> _ACTIVITY_: In the listing below, reproduce verbatim the lines from the one containing "right ankle: (590, 386, 7)" through the one containing "right wrist: (791, 371, -14)", including both of those lines.

DATASET ENTRIES section start

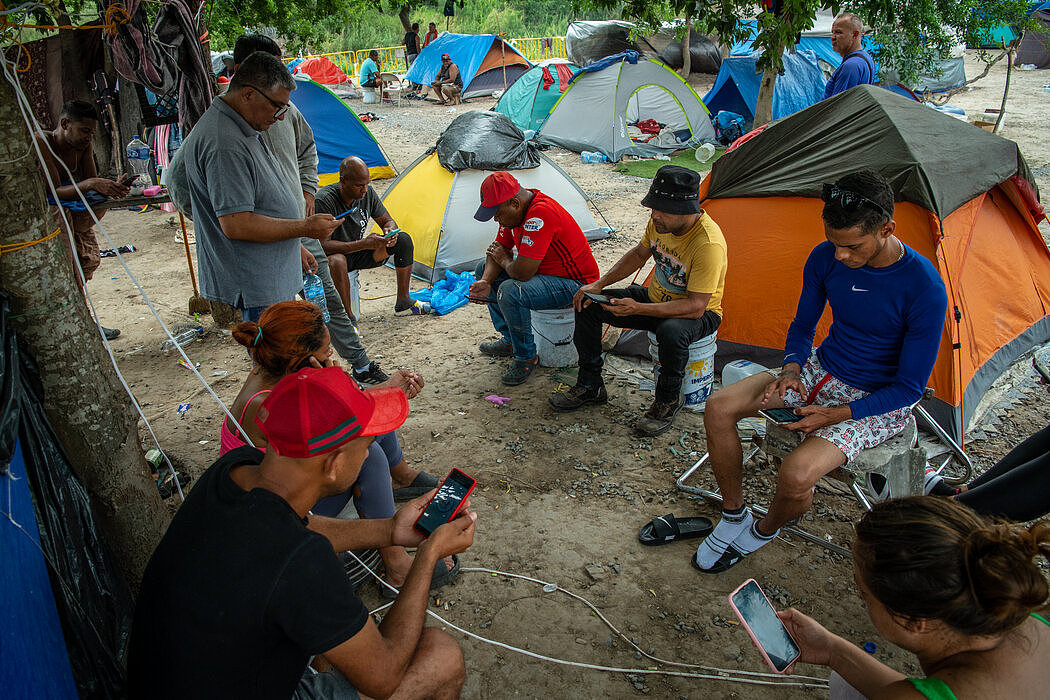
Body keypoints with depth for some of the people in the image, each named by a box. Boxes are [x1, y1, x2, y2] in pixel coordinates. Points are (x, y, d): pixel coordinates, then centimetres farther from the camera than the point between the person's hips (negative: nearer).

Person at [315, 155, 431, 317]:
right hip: (333, 255, -6)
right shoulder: (324, 200, -27)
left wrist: (390, 231, -22)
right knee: (336, 261, -43)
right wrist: (364, 244, -37)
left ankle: (403, 302, 0)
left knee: (403, 239, -7)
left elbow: (388, 221, 5)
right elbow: (322, 245, -31)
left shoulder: (368, 193, -8)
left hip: (358, 254, 7)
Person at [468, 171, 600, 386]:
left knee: (510, 292, -32)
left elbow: (522, 272, -35)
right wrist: (486, 281, -12)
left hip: (575, 284, -10)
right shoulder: (513, 210, -3)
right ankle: (509, 341, 18)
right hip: (542, 270, 10)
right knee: (484, 269, 11)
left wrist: (505, 261, -11)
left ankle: (526, 358, -9)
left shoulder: (540, 214, -33)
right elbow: (499, 248, 7)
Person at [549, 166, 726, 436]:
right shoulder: (661, 222, -10)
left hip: (699, 314, -7)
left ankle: (668, 401, -13)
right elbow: (639, 254, 9)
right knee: (587, 304, -5)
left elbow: (695, 307, -33)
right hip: (656, 298, 7)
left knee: (671, 331, -42)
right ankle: (590, 386, 7)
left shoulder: (708, 244, -33)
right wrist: (599, 285, -1)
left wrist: (638, 309, -38)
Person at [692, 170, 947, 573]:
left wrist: (835, 415, -24)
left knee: (796, 476, -29)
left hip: (877, 403, -5)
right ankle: (733, 516, 7)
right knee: (719, 408, -12)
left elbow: (910, 387, -17)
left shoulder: (924, 289, -25)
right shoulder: (826, 258, -10)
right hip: (821, 371, 6)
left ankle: (764, 531, 8)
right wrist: (791, 371, -14)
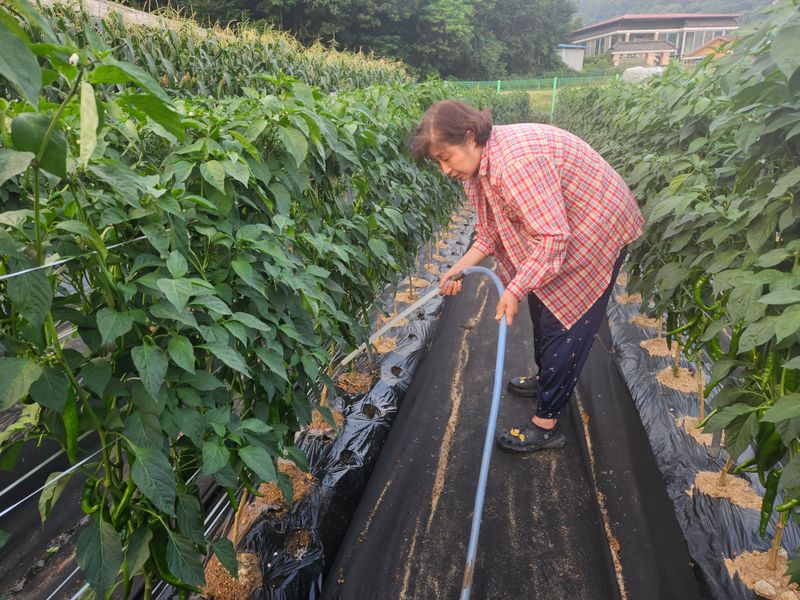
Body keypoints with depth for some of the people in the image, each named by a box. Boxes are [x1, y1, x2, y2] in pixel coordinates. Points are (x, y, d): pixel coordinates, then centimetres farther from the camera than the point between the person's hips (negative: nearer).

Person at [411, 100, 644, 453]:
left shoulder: (517, 162, -35)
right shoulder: (479, 163, -3)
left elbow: (552, 237, -34)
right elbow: (492, 229, 3)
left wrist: (514, 291, -31)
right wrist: (461, 267, -10)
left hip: (597, 230, -10)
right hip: (558, 227, 10)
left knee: (563, 323, -7)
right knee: (542, 304, 21)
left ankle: (546, 426, 4)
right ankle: (547, 379, 43)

DATASET ENTRIES section end

> _EXERCISE SOLUTION_:
right ankle: (590, 386, 7)
left shoulder: (708, 244, -33)
right wrist: (599, 285, -1)
left wrist: (638, 309, -38)
Person at [692, 170, 947, 573]:
left wrist: (835, 415, -24)
left knee: (796, 476, -29)
left hip: (877, 403, -5)
right ankle: (733, 516, 7)
right knee: (719, 408, -12)
left elbow: (910, 387, -17)
left shoulder: (924, 289, -25)
right shoulder: (826, 258, -10)
right hip: (821, 371, 6)
left ankle: (764, 531, 8)
right wrist: (791, 371, -14)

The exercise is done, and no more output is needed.